A mãe de Sabrina disse que o centro de desradicalização "foi a oportunidade para a nossa filha participar da formação profissional, aprender a cozinhar, estar perto de animais". Sabrina acrescentou que a permanência dela naquele lugar foi um pesadelo, sua filha ressaltou: "eu chorava todas as noites, eu não me sentia à vontade. Em Pontourny me tratavam como uma criminosa". Ela acredita que a única razão dela ter sido autorizada a ficar no centro foi porque o governo precisava "mostrar serviço".
O governo também fracassou em seus programas para erradicar a radicalização islâmica nas prisões francesas. Em outubro de 2016 o governo voltou atrás sobre a política de alojar presidiários radicalizados em unidades separadas após o aumento de ataques a guardas prisionais.
A ideia original era isolar os islamistas a fim de evitar que eles radicalizassem os demais detentos, mas o Ministro da Justiça Jean-Jacques Urvoas reconheceu que ao alojá-los em pavilhões prisionais separados, os islamistas na realidade se tornaram ainda mais violentos por se sentirem encorajados pelo que eles chamavam de "efeito grupal".

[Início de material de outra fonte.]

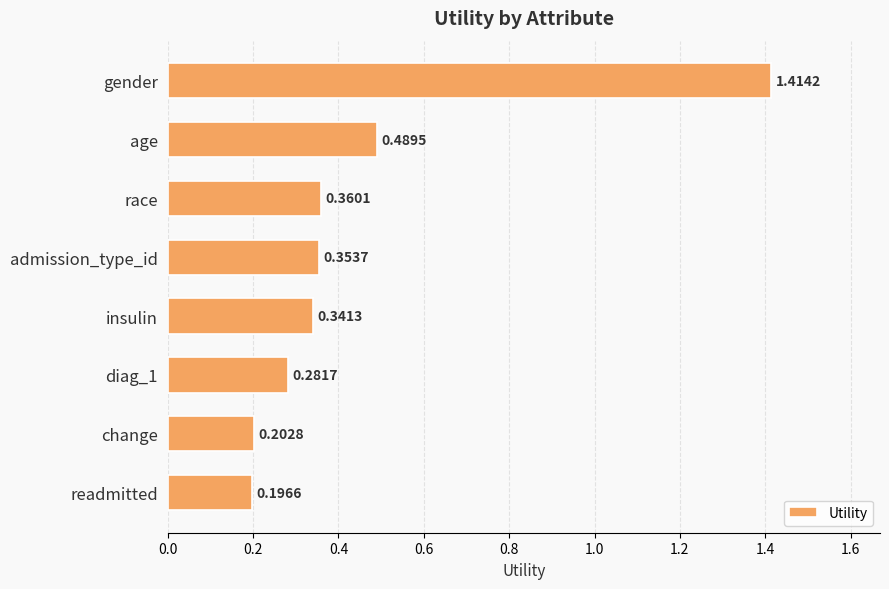

Count the values in the range 0 to 1.

7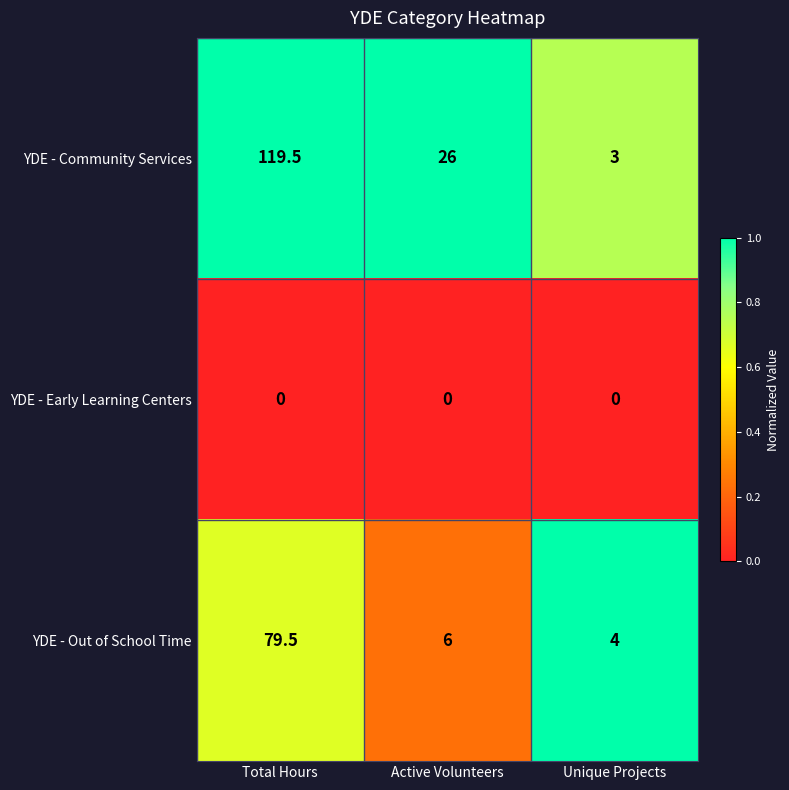

Rank the series by their average value, from lowest to highest.

YDE - Early Learning Centers, YDE - Out of School Time, YDE - Community Services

O relatório também denunciou o surgimento de uma "indústria da desradicalização", na qual associações e organizações não governamentais, sem nenhuma experiência em desradicalização, obtiveram contratos lucrativos do governo. "Várias associações, buscando financiamento público em períodos de vacas magras, se viraram para o setor de desradicalização, sem nenhuma experiência", de acordo com a senadora Benbassa.

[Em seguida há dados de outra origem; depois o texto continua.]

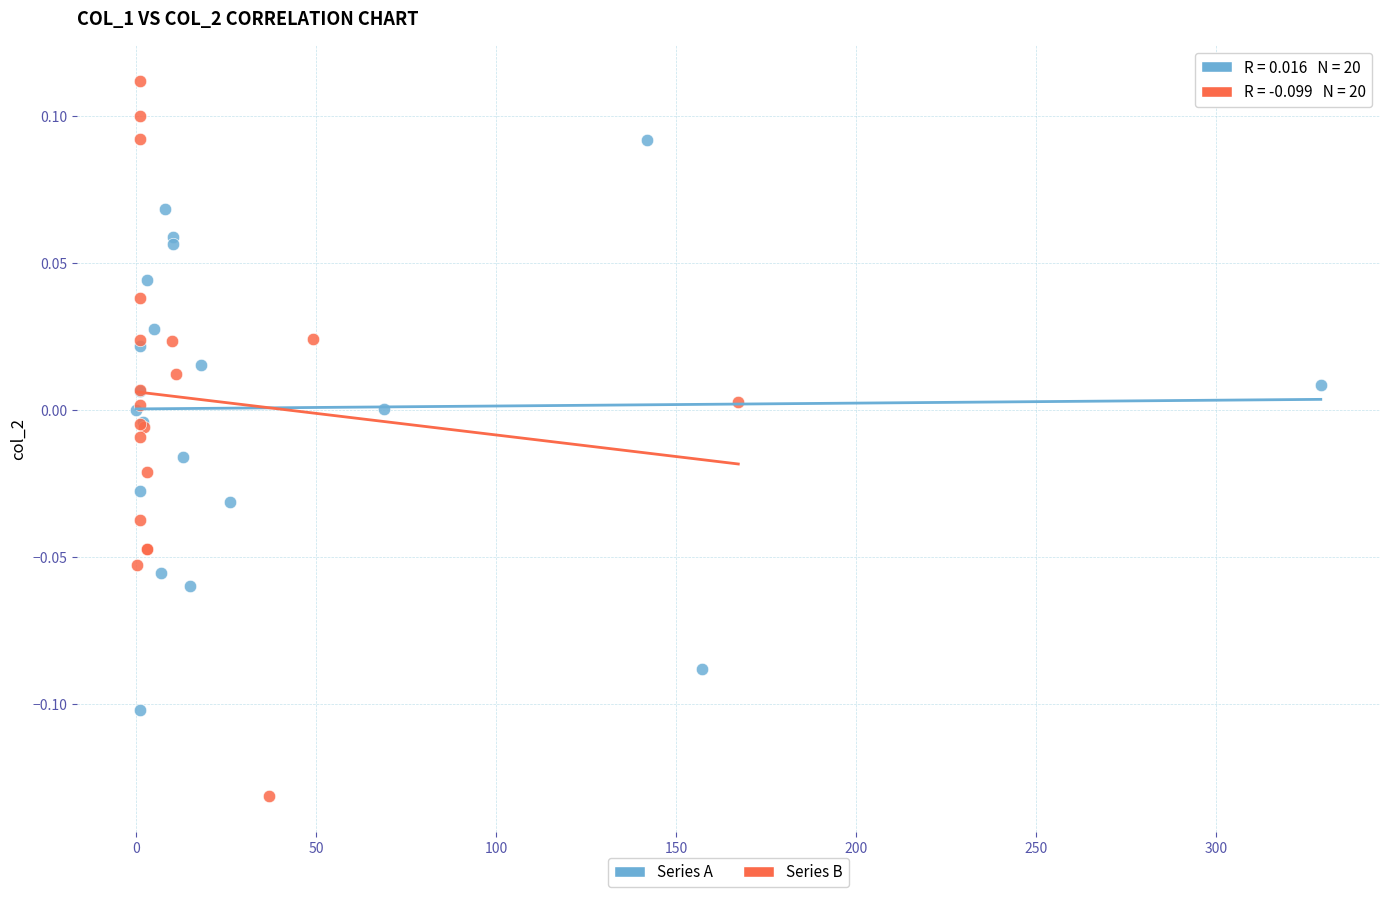

Which series reaches the maximum Y coordinate?

Series B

Benbassa ressaltou que o programa de desradicalização do governo foi mal concebido, implantado apressadamente por razões políticas em meio à crescente ameaça jihadista. "O governo estava em pânico em consequência dos ataques jihadistas" assinalou ela. "Foi o pânico que guiou as ações do governo. O timing político era curto, se fazia necessário tranquilizar o público em geral."
O sociólogo franco-iraniano Farhad Khosrokhavar, especialista em radicalização, realçou à France 24 que a única opção do governo para lidar com os jihadistas violentos é encarcerá-los:
"Há aqueles passíveis de serem desradicalizados, mas nem todos. Isso é impossível com os jihadistas violentos, aqueles totalmente convictos. Os jihadistas com estes perfis são extremamente perigosos, eles representam cerca de 10% a 15% dos radicalizados. A prisão provavelmente é uma das únicas maneiras de lidar com esses obstinados fiéis".
Em entrevista concedida ao L'Obs, Benbassa assinalou que o governo também não teve sucesso quanto à prevenção:
"Jovens candidatos ao jihadismo devem ser socializados. Temos que profissionalizá-los, dar-lhes um acompanhamento individualizado. Isto envolve a ajuda da família, imãs, policiais locais, educadores, psicólogos e líderes empresariais, que também podem colaborar..."
"Eu também acho que os nossos líderes políticos deveriam adotar um pouco mais de sobriedade e humildade ao abordarem esse complexo fenômeno. A tarefa é extremamente complicada". 'Desradicalizar' uma pessoa não é um trabalho de seis meses. Essas pessoas, às quais não foram dadas um ideal e que ainda não abraçaram a ideologia do Estado Islâmico, não irão se livrar dela facilmente. Não há um abre-te sésamo".
O Senador Philippe Bas, presidente da Comissão do Senado que encomendou o relatório descreveu o programa de desradicalização do governo da seguinte maneira: "é um total fiasco. Tudo tem que ser repensado, tudo deve ser redesenhado a partir do zero".
Soeren Kern é Colaborador Sênior do Gatestone Institute de Nova Iorque.